Task statement
Pick out each line of the records that contains the string "author". Treat uppercase and lowercase letters as distinct.
= = =
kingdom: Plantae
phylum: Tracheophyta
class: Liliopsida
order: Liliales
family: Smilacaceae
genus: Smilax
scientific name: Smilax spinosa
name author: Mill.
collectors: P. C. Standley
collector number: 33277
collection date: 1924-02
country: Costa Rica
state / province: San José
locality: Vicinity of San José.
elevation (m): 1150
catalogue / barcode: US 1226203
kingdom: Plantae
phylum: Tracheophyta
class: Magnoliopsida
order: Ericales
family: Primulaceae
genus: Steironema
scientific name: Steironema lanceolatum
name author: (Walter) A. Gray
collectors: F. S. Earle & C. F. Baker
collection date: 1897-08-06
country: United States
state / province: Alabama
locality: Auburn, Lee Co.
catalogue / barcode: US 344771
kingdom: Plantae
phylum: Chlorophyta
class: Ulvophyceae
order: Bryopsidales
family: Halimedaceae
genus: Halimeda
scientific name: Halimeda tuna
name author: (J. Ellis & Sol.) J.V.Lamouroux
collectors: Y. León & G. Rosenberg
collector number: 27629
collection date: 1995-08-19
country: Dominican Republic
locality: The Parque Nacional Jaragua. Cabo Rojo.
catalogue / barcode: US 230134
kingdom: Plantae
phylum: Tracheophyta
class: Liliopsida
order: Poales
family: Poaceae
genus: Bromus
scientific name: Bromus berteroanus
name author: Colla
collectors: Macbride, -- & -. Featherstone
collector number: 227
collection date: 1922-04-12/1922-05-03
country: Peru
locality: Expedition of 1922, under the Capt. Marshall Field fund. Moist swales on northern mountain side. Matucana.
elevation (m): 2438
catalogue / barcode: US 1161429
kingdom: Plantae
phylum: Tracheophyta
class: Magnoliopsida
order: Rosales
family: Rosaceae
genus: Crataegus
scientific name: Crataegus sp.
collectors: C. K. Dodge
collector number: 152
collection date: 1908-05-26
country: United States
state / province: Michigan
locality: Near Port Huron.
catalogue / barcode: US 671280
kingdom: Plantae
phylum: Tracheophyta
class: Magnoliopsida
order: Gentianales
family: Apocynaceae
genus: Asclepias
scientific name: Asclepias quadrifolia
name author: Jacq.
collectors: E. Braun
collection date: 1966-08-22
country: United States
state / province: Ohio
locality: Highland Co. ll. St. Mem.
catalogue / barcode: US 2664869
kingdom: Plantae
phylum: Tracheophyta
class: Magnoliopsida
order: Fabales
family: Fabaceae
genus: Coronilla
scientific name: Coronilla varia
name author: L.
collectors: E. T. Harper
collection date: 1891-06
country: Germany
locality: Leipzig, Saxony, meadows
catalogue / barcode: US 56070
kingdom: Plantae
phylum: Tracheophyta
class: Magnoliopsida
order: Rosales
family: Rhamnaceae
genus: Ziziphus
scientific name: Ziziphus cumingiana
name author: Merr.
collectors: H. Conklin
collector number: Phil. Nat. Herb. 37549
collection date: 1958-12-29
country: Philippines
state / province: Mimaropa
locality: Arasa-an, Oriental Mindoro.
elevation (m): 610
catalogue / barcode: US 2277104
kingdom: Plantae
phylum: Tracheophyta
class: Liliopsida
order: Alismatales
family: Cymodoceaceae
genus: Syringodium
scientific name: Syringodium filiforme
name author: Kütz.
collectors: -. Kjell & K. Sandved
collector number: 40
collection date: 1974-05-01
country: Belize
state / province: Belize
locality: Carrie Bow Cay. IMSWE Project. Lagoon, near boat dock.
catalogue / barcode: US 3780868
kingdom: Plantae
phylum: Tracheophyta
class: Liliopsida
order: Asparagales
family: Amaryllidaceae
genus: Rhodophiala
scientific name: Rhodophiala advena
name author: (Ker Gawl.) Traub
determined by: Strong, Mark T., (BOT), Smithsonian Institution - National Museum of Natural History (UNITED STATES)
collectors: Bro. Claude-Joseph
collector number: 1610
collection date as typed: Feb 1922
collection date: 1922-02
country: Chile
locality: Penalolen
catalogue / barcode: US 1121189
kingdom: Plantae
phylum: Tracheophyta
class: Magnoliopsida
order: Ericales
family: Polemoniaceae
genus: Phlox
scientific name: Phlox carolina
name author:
= = =
Solution for this problem
name author: Mill.
name author: (Walter) A. Gray
name author: (J. Ellis & Sol.) J.V.Lamouroux
name author: Colla
name author: Jacq.
name author: L.
name author: Merr.
name author: Kütz.
name author: (Ker Gawl.) Traub
name author:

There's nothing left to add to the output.